Kebijakan importasi migas dan BBM malah mengakibatkan kenaikan jumlah US dollar yang dibutuhkan dari setiap tambahan volumenya serta menggerus devisa negara karena lebih banyak Rupiah yang harus disediakan. Hasil itu, tidak sebanding dengan kegiatan ekspor migas yang pada tahun 2019 tercatat hanya senilai US$11.789,3 juta atau setara dengan Rp168,59 triliun, sedangkan pada tahun 2022 senilai US$15.998,2 juta atau setara dengan Rp251,17 triliun. Angka ini menunjukkan adanya defisit migas dan transaksi berjalan yang lebar menguras keuangan negara serta mengorbankan alokasi dananya untuk kepentingan program pembangunan sektor lainnya.
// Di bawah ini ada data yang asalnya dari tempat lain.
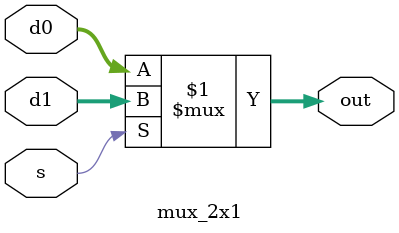
<source format=v>
`timescale 1ns / 1ps

module mux_2x1(
    input [31:0] d0,     // Selected when s=0
    input [31:0] d1,     // Selected when s=1
    input  s,
    output [31:0] out
    );
    assign out = s ? d1 : d0; // Standard ternary operator for a mux
endmodule
</source>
Yang terburuk kinerja Dirut Pertamina adalah terkait kasus kerjasama strategis dan sengketa dagang (utang piutang) antara anak usaha PT. Pertamina Patra Niaga (sub holding Pertamina), yaitu Pertamina International Marketing and Distribution pte ltd (PIMD) dengan Phoenix Petroleum Corporation, PIMD dan Udena Corporation, Filipina. Meskipun pada tanggal 23 Nopember 2023 di Pengadilan Arbitrase Internasional Singapore (Singapore International Arbitration Centre/SIAC) yang memakan waktu 19 bulan telah memenangkan pihak Pertamina dengan memutuskan pihak Udena Corp harus membayar utang dagangnya kepada PIMD senilai US$ 142 juta atau sekitar Rp2,2Triliun (sampai bulan September 2024 eksekusi belum dilaksanakan). Dan, Pertamina berpotensi mengalami kerugian ekonomi dan hukum lainnya apabila pihak Phoenix dan Udena tidak mengakui putusan arbitrase terkait yurisdiksi hukum di dalam negeri Filipina.
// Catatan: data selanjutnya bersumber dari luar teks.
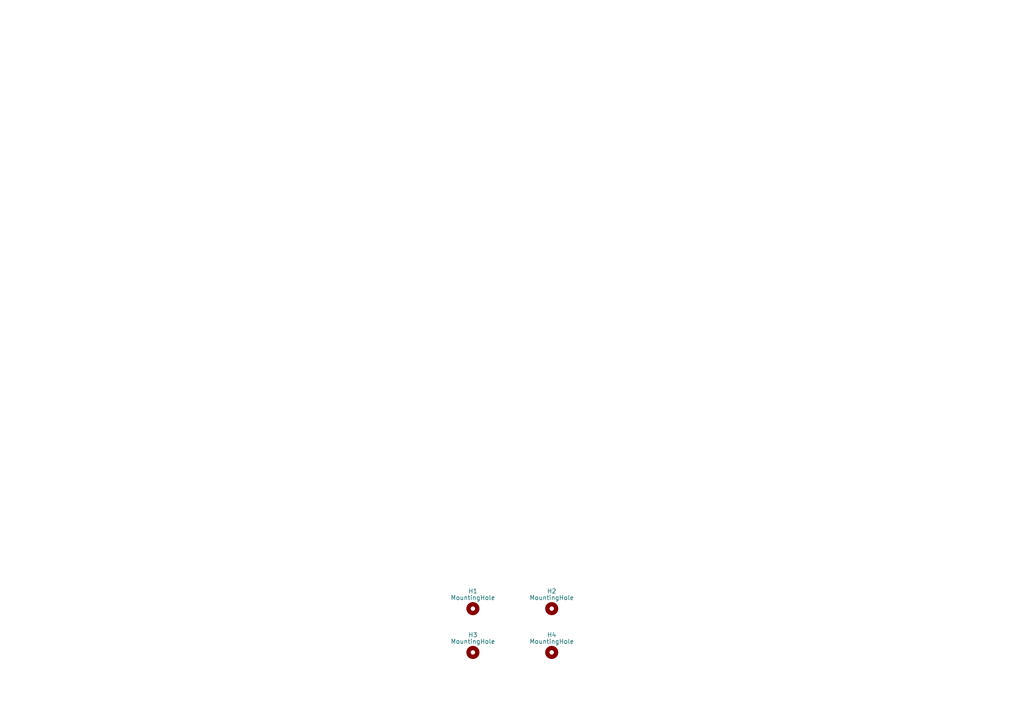
<source format=kicad_sch>
(kicad_sch (version 20210126) (generator eeschema)

  (paper "A4")

  


  (symbol (lib_id "Mechanical:MountingHole") (at 137.16 176.53 0) (unit 1)
    (in_bom yes) (on_board yes)
    (uuid 00000000-0000-0000-0000-00005867217e)
    (property "Reference" "H1" (id 0) (at 137.16 171.45 0))
    (property "Value" "MountingHole" (id 1) (at 137.16 173.355 0))
    (property "Footprint" "MountingHole:MountingHole_3.2mm_M3" (id 2) (at 137.16 176.53 0)
      (effects (font (size 1.27 1.27)) hide)
    )
    (property "Datasheet" "~" (id 3) (at 137.16 176.53 0)
      (effects (font (size 1.27 1.27)) hide)
    )
  )

  (symbol (lib_id "Mechanical:MountingHole") (at 137.16 189.23 0) (unit 1)
    (in_bom yes) (on_board yes)
    (uuid 00000000-0000-0000-0000-0000586722b5)
    (property "Reference" "H3" (id 0) (at 137.16 184.15 0))
    (property "Value" "MountingHole" (id 1) (at 137.16 186.055 0))
    (property "Footprint" "MountingHole:MountingHole_3.2mm_M3" (id 2) (at 137.16 189.23 0)
      (effects (font (size 1.27 1.27)) hide)
    )
    (property "Datasheet" "~" (id 3) (at 137.16 189.23 0)
      (effects (font (size 1.27 1.27)) hide)
    )
  )

  (symbol (lib_id "Mechanical:MountingHole") (at 160.02 176.53 0) (unit 1)
    (in_bom yes) (on_board yes)
    (uuid 00000000-0000-0000-0000-000058672295)
    (property "Reference" "H2" (id 0) (at 160.02 171.45 0))
    (property "Value" "MountingHole" (id 1) (at 160.02 173.355 0))
    (property "Footprint" "MountingHole:MountingHole_3.2mm_M3" (id 2) (at 160.02 176.53 0)
      (effects (font (size 1.27 1.27)) hide)
    )
    (property "Datasheet" "~" (id 3) (at 160.02 176.53 0)
      (effects (font (size 1.27 1.27)) hide)
    )
  )

  (symbol (lib_id "Mechanical:MountingHole") (at 160.02 189.23 0) (unit 1)
    (in_bom yes) (on_board yes)
    (uuid 00000000-0000-0000-0000-00005867236d)
    (property "Reference" "H4" (id 0) (at 160.02 184.15 0))
    (property "Value" "MountingHole" (id 1) (at 160.02 186.055 0))
    (property "Footprint" "MountingHole:MountingHole_3.2mm_M3" (id 2) (at 160.02 189.23 0)
      (effects (font (size 1.27 1.27)) hide)
    )
    (property "Datasheet" "~" (id 3) (at 160.02 189.23 0)
      (effects (font (size 1.27 1.27)) hide)
    )
  )

  (sheet_instances
    (path "/" (page "1"))
  )

  (symbol_instances
    (path "/00000000-0000-0000-0000-00005867217e"
      (reference "H1") (unit 1) (value "MountingHole") (footprint "MountingHole:MountingHole_3.2mm_M3")
    )
    (path "/00000000-0000-0000-0000-000058672295"
      (reference "H2") (unit 1) (value "MountingHole") (footprint "MountingHole:MountingHole_3.2mm_M3")
    )
    (path "/00000000-0000-0000-0000-0000586722b5"
      (reference "H3") (unit 1) (value "MountingHole") (footprint "MountingHole:MountingHole_3.2mm_M3")
    )
    (path "/00000000-0000-0000-0000-00005867236d"
      (reference "H4") (unit 1) (value "MountingHole") (footprint "MountingHole:MountingHole_3.2mm_M3")
    )
  )
)

</source>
Setelah itu, muncul lagi kasus tuntutan Gunvor Singapore PTE LTD atas terkendalanya pengiriman kargo gas alam cair atau liquefied natural gas (LNG) yang dibeli dari PGN ke The London Court of International Arbitration (LCIA). Pihak PGN sebelumnya berdalih telah terjadi force majeur atas pengiriman produk LNG tersebut ke pihak Gunvor, sebuah perusahaan yang berlokasi di Singapura. Sengketa dagang akibat kasus wan prestasi ini berpotensi merugikan keuangan PGN maupun Pertamina lebih dari Rp10 triliun, bahkan bisa mencapai Rp18 triliun atas ketentuan provisi yang harus dibayarkan.
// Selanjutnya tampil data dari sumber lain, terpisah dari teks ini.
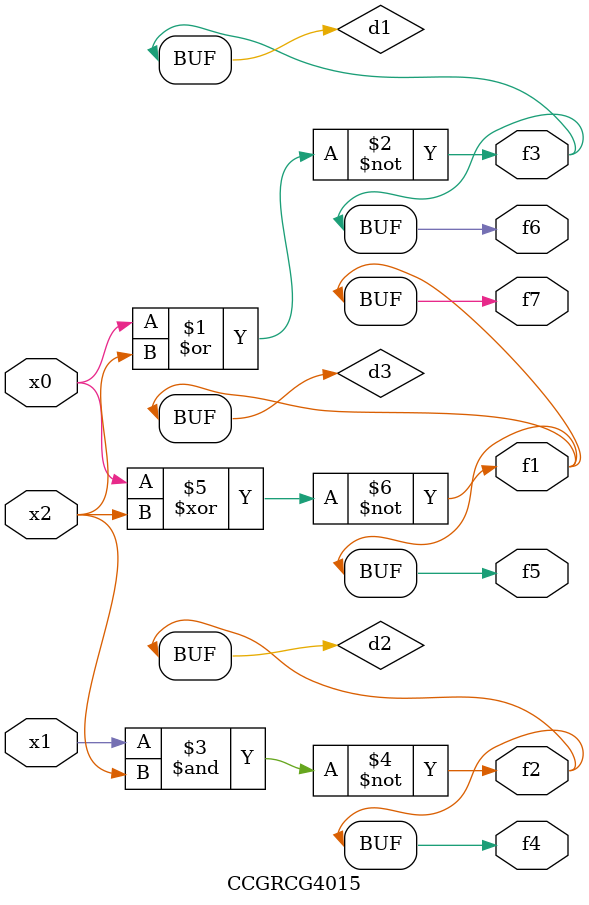
<source format=v>
module CCGRCG4015(
	input x0, x1, x2,
	output f1, f2, f3, f4, f5, f6, f7
);

	wire d1, d2, d3;

	nor (d1, x0, x2);
	nand (d2, x1, x2);
	xnor (d3, x0, x2);
	assign f1 = d3;
	assign f2 = d2;
	assign f3 = d1;
	assign f4 = d2;
	assign f5 = d3;
	assign f6 = d1;
	assign f7 = d3;
endmodule

</source>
Berbagai masalah kinerja lifting migas, meningkatnya impor migas dan produk BBM, pembanguna kilang dan RDMP yang molor, transisi energi tanpa kemajuan dan kasus hukum yang dihadapi oleh BUMN Pertamina, khususnya terjadi pada Sub Holding berbanding terbalik dengan seabrek penghargaan yang diterima oleh Nicke Widyawati sebagai Direktur Utamanya. Jika, semua penghargaan (awards) yang diterima oleh Nicke Widyawati bernilai ekonomi tentu akan sangat menguntungkan Pertamina sebagai korporasi terbesar Indonesia dalam industri minyak dan gas bumi (migas), jangan sampai justru sebaliknya. Apalagi profesionalisme Nicke Widyawati dipertanyakan publik atas berbagai kasus kerjasama dagang dengan pihak lain yang menimbulkan perkara hukum tersebut.
Apakah begini kinerja yang dihasilkan oleh kebijakan transformasi BUMN (struktur Holding-Sub holding) diera Menteri BUMN Erick Tohir serta buruknya wujud profesionalisme dari jajaran direksi dan komisaris Pertamina sebelum Komisaris Utama (Komut) dijabat oleh, Simon Aloysius Mantiri per Juni 2024. Lalu, kelayakan dan kepantasan apakah yang harus diberikan berbagai penghargaan (awards) kepada Nicke Widyawati sementara kinerja BUMN terbaik digapai oleh PT. Bank Rakyat Indonesia yangmana pada periode September 2024 membukukan laba sejumlah Rp45,06 triliun (periode 2023 Rp60,4 triliun) dengan status sama dalam penugasan dari pemerintah.